C'est LA loi, avec un grand L, du nouveau Président. La moralisation de la vie publique fait frémir les parlementaires autant qu'elle indiffère les Français. La première promesse d'Emmanuel Macron est sur la sellette, mais à quoi correspond-elle concrètement ?

Depuis lundi 10 juin, la loi « pour la confiance dans notre vie démocratique » est examinée par le Sénat. Après les affaires Cahuzac, Pénéloppe Fillon et Marine Le Pen, il est temps de mettre de l'ordre dans le système politique français. La promesse de campagne d'Emmanuel Macron, présentée il y a un mois en Conseil des Ministres par François Bayrou, devrait voir le jour d'ici peu. Le gouvernement d’Édouard Philippe veut aller vite : la loi sera adoptée définitivement en août, avant la suspension des travaux parlementaires. Au programme de cette loi : l'exercice du mandat parlementaire, le renforcement des règles de probité des acteurs politiques et le financement de la vie politique. Un projet ambitieux, qui est pourtant loin de faire l'unanimité.

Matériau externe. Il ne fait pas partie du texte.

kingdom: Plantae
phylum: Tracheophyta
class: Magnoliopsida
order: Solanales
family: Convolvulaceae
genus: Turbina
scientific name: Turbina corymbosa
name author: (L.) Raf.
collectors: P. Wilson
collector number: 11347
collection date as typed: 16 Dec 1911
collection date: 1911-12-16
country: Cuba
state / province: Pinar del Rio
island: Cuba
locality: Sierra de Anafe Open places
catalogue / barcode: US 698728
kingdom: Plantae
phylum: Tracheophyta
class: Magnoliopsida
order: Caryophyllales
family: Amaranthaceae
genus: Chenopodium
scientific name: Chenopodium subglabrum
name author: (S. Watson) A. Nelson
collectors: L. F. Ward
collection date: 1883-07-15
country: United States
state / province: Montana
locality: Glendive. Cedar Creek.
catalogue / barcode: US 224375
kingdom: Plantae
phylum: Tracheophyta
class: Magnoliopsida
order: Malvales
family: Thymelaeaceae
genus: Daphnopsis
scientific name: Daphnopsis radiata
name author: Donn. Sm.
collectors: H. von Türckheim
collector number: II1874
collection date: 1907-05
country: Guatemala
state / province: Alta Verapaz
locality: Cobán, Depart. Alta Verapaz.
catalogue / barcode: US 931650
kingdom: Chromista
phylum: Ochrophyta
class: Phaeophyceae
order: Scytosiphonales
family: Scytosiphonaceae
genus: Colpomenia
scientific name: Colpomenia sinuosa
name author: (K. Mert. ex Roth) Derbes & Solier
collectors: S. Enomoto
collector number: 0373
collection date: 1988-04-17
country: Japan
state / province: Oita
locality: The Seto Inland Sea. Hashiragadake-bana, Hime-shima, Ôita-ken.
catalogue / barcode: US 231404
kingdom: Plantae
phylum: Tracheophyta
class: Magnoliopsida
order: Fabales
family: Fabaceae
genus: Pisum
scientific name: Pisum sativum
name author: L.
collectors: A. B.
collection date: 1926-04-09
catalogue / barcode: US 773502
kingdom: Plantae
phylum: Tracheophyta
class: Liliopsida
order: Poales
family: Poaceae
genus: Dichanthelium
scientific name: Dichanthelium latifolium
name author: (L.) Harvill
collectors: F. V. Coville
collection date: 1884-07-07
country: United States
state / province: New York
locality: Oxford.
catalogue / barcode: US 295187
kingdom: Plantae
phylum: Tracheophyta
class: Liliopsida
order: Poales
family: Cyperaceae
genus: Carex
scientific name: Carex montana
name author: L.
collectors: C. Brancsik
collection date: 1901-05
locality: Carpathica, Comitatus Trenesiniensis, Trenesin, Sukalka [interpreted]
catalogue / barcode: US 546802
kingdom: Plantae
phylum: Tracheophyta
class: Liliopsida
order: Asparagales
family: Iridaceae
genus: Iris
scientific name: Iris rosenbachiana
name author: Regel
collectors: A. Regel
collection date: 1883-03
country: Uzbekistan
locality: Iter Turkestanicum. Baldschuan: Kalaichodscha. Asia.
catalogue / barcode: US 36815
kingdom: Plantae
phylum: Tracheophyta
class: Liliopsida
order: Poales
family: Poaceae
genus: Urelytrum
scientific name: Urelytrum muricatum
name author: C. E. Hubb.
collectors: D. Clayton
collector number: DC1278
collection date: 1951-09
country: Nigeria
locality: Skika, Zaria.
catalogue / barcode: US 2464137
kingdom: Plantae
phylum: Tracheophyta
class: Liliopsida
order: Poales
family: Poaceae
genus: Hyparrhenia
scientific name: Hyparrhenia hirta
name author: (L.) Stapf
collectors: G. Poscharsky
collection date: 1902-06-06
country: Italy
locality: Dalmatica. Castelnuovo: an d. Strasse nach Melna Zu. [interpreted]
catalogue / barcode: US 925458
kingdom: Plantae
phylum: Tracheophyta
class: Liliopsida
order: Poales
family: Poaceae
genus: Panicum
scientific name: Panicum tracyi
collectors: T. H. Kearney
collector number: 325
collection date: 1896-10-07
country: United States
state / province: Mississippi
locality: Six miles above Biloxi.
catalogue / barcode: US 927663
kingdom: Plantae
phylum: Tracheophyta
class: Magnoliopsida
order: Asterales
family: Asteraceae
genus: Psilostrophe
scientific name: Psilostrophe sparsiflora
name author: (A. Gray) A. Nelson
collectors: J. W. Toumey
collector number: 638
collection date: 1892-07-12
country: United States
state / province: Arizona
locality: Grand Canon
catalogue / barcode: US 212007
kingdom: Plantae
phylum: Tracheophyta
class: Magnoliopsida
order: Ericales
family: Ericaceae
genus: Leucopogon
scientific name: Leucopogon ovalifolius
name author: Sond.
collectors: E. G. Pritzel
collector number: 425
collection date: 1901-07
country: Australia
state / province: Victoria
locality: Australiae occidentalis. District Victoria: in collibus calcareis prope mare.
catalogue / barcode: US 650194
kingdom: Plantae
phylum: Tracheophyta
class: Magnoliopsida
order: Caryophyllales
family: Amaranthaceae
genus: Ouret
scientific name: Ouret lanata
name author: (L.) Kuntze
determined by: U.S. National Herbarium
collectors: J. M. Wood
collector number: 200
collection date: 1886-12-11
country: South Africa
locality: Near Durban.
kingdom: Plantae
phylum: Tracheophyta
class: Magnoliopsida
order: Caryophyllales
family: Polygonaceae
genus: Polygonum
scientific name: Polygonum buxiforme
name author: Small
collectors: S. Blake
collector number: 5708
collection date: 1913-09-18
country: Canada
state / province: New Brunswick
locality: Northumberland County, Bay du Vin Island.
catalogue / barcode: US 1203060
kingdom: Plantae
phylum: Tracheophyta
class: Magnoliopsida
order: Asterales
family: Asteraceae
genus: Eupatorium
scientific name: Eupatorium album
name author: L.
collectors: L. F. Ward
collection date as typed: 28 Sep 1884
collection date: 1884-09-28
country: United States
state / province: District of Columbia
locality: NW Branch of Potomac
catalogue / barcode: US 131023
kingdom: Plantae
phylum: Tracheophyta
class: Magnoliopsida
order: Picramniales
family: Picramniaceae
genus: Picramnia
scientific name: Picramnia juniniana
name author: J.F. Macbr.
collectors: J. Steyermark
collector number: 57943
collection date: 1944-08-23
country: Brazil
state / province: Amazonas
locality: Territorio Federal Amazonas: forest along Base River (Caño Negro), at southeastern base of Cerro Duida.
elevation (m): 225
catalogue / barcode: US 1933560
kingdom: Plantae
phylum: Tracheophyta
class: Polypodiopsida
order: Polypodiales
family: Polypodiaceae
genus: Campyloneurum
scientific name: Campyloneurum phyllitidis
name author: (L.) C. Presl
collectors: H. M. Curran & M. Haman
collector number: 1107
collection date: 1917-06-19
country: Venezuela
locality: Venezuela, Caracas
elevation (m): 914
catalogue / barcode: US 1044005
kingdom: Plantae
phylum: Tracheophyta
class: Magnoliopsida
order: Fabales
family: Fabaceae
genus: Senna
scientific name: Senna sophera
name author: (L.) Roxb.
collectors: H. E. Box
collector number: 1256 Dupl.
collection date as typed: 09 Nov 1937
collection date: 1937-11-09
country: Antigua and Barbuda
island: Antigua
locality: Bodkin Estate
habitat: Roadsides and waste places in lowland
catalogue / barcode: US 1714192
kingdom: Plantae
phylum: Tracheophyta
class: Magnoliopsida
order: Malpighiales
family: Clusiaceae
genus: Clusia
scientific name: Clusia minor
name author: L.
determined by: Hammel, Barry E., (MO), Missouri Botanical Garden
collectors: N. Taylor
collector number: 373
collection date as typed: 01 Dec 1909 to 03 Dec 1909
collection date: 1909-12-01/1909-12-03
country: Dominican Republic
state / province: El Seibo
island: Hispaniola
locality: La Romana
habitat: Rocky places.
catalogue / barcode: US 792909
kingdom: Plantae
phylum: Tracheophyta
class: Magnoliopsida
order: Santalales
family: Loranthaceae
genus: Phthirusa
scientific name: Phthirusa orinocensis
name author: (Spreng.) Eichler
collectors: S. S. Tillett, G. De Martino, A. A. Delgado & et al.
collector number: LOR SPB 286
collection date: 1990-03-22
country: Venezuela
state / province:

Le Parlement en ligne de mire

Le projet de loi comprend une vingtaine de mesures, qui n'ont qu'un seul but : créer « un choc de confiance » au sein de la vie publique. Cette loi intervient sur trois échelles juridiques différentes (de la plus haute, à la plus basse) :

1) Les lois constitutionnelles

Comme son nom l'indique, elles visent à réviser la Constitution. Et leur programme est bien chargé.

  • Suppression de la Cour de justice de la République : cette cour juge les crimes et les délits des membres du gouvernement dans l'exercice de leur fonction.

  • Suppression de la présence des anciens Présidents au Conseil constitutionnel : aujourd'hui, seul Valéry Giscard d'Estaing siège encore au Conseil constitutionnel. La présence des anciens Présidents pose un problème d'indépendance entre la Constitution et le pouvoir politique.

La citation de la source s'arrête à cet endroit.